Zo komen we binnen bij de rabbi en zo gaat het door, zonder ergens heen te gaan behalve naar het einde. Het is een verhaal als een mediterrane tuin van Bonnard. Hier een veeg, daar een dot. Intense kleuren overspoelen het canvas en maken het onderwerp van ondergeschikt belang. Een zonovergoten tour de force die je moet ondergaan en er verder over zwijgen. Zoiets.

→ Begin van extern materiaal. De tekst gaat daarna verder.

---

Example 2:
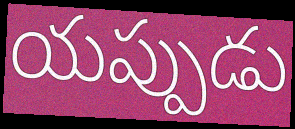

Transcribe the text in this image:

యప్పుడు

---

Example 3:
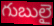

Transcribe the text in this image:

గుబులై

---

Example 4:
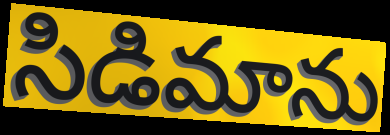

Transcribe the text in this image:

సిడిమాను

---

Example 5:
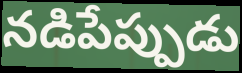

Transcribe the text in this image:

నడిపేప్పుడు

    Voor mij is De rabbi een lichtend voorbeeld van het enige criterium waaraan een verhaal moet voldoen: de lezer een wereld intrekken en hem daarin een aantal pagina’s lang vasthouden.
    Wat de vraag oproept: hoe flik je dat als schrijver? Hoe zorg je dat je lezer na de laatste zin met spijt je wereld verlaat? Daar kun je natuurlijk niet voor zorgen. Het is volledig aan de lezer, en wat de ene lezer mateloos boeit is voor een ander een bron van verveling. Wat denk ik wel een rol speelt, is stijl. Mijn waardering voor Babel heeft zeker te maken met zijn idiosyncratische, rijke stijl. Terwijl een andere favoriet, Jan Arends’ Keefman, voor mij zijn hypnotische kracht ontleent aan een schrijfstijl die uitgebeten is als aangespoeld wrakhout. Maar andere criteria voor ‘een mooi verhaal’ zie ik niet. Ik heb verhalen geschreven die ik zelf niet begrijp, en dat zijn niet eens mijn slechtste.

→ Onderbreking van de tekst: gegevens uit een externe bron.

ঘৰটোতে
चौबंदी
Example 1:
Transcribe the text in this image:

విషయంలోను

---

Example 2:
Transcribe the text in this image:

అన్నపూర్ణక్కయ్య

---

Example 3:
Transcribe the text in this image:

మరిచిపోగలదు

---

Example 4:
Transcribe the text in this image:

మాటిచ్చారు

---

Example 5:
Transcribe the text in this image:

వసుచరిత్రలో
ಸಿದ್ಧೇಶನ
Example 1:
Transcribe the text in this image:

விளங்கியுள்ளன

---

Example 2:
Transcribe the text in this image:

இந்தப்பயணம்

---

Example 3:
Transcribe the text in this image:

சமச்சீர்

    Daar mag je anders over denken. Veel literatuurkenners doen dat ook. Schrijfdocenten weten te vertellen wat een verhaal nodig heeft. Er moet een conflict in. Een point of attack moet er zijn, contrast tussen de personages, symbolen, een epifanie… Daar is niets mis mee. Aspirant-schrijvers kunnen hier houvast in vinden, maar een ervaren schrijver weet dat zoiets als een eigen stem belangrijker is dan al dat soort inhoudelijke en constructieve elementen.
    Vervelend wordt het pas wanneer mensen van wie je afhankelijk bent je om de oren gaan slaan met hun eigen criteria. Voor het niet toekennen van een Letterenfondssubsidie op basis van mijn verhalenbundel Stromen die de zee niet vinden, was een van de argumenten dat vier van de elf verhalen raamvertellingen waren. Dat vond de commissie te veel. Wat moet je daarmee? Dergelijke vooringenomen betweterigheid komt me ongeveer even zinnig voor als een vogel eten om zijn zang. En dan de uitgeverijredacteur die een van mijn verhalen dacht af te kunnen serveren met de in rood gekrabbelde opmerking ‘Pointe?’ Beste man, denk je dan, probeer eens een boekje van Tsjechov te pakken te krijgen. Maar laten we niet blijven mekkeren over aangedaan onrecht. Om tot een even nutteloze als ware conclusie te komen: een mooi verhaal is een verhaal dat je mooi vindt. C’est tout.

Rob Verschuren

Rob Verschuren is in 1953 in Malden geboren. Hij heeft lang als copywriter in de reclame gewerkt. Sinds het midden van de jaren tachtig woont hij buiten Nederland, de laatste zestien jaar in Vietnam, met zijn Vietnamese familie. Hij is een voorbeeld van wat Salman Rushdie ‘translated men’ heeft genoemd, expatschrijvers wier geografische, culturele en linguïstische grensoverschrijdingen leiden tot een rijke kruisbestuiving tussen identiteiten en perspectieven. Bij Uitgeverij In de Knipscheer publiceerde hij achtereenvolgens de verhalenbundel Stromen die de zee niet vinden (2016), de romans Tyfoon (2018), Het karaokemeisje (2019), Het Witte Land (2020) en Carmona (2023) en in 2024 de verhalenbundel Buitenlanders en andere Papoea’s.